Я вырвался, надел шубу и шапку. Мое веселое, резкое сопротивление поразило Визи, но она не плакала более. Ее лицо выражало скорбь и растерянность. Глядя на нее, я подумал, что она просто упряма. Я подарил ей один из тех коротких пустых взглядов, каким говорят без слов о нудности текущей минуты, повернулся и увидел себя в зеркале. Какое лицо! В третий раз смотрел я на него после болезни и в третий раз радостно удивлялся, — мирное выражение глаз, добродушная складка в углах губ, ни полное, ни худое, ни белое, ни серое — лицо, — как взбитая, приглаженная подушка. Итак, по-видимому, я перенес представление о своем воображенном лице на отражение в зеркале, видя не то, что есть. Над левой бровью, несколько стянув кожу, пылал красный, формой в виде боба, шрам, — этот знак пули я рассмотрел тщательно, найдя его очень пикантным. Затем я вышел, сильно хлопнув в знак власти дверью, и очутился на улице.
IV
Не знаю, сколько времени и по каким местам я бродил, где останавливался и что делал; этого я не помню. Стемнело. Как бы проснувшись, услышал я тяжелый, из глубины души, трудный и долгий вздох; на углу, прислонясь к темной под ярким окном стене, стоял человек без шапки, одетый скудно и грязно. Он вздыхал, посылая пространству тяжкие, полные бесконечной скорби, вздохи-стоны-рыдания. Лица его я не видел. Наконец он сказал с мрачной и трогательной силой отчаяния: — «Боже мой! Боже мой!» Я никогда не забуду тона, каким произнеслись эти слова. Мне стало не по себе. Я чувствовал, что — еще вздох, еще мгновение — и мое благостное равновесие духа перейдет в пронзительный нервный крик.

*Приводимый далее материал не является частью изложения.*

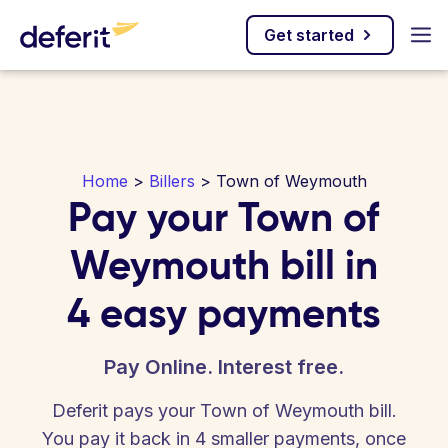
Get started
Home
>
Billers
> Town of Weymouth
Pay your Town of
Weymouth bill in
4 easy payments
Pay Online. Interest free.
Deferit pays your Town of Weymouth bill.
You pay it back in 4 smaller payments, once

Поспешно я отошел, оставив вздыхающего человека наедине с его тайным горем, и тронулся к центру города. «Боже мой! Боже мой!» — машинально повторил я, этот маленький инцидент оставил скверный осадок — тень раздражения или тревоги. Но совсем спокойно чувствовал я себя. Меж тем темнота сплотнилась полной силой глухой зимней ночи, прохожие попадались реже и шли быстрее. В редких фонарях монотонно шипел газ, и я невольно прибавил шагу, стремясь к блистающим площадям центра. Один фасад, слабо озаренный стоящим в отдалении фонарем, заставил меня остановиться и внимательно осмотреть его. Меня поразило обилие сухих виноградных стеблей, поднимавшихся от земли по белому фону простенков к балконам и окнам первого этажа; сеть черных кривых линий зловеще обсасывала фасад, словно тысячи трещин. Одно из окон второго этажа было полуосвещено, свет мелькал в его глубине, и в светлых неясных отблесках за стеклом рамы виднелся едва различимый, бледный под изгибом черных волос женский профиль. Я не мог рассмотреть его благодаря, как сказано, неверному и слабому освещению, но почему-то упорно всматривался. Профиль намечался попеременно прекрасным и отвратительным, уродливым и божественным, злым и весенне-ясным, энергичным и мягким. Придушенные стеклом, слышались ленивые звуки скрипки. Смычок выводил неизвестную, но плавную и красивую мелодию. Вдруг окно осветилось полным блеском невидимого огня, и я, при низких, нежно и горделиво стихающих аккордах, увидел голову пожилой женщины, с крепкой, сильно выдающейся нижней челюстью; черные глаза под нахмуренным низким лбом смотрели на какое-то проворно перебираемое руками шитье. Весь этот странный узел зрительных и слуховых впечатлений вызвал у меня в то же мгновение такой острый, черный прилив тоски, стеснившей сердце до боли, что я, с глазами полными слез, машинально отошел в сторону. Звуки скрипки казались самыми дорогими и печальными в мире. Я длил тоску в смутном ожидании чуда, как будто ради нее некий мертвенно мрачный занавес должен был распахнуться широким кругом, обнажив зрелище повелительной и несравненной гармонии… Это был первый припадок тоски. Наконец она стала невыносимо резкой. Увидев пылающий фонарями трактир, я вошел, выпил залпом у стойки несколько стаканов вина и сел в углу, повеселев и став опять грубее и проще, как час назад.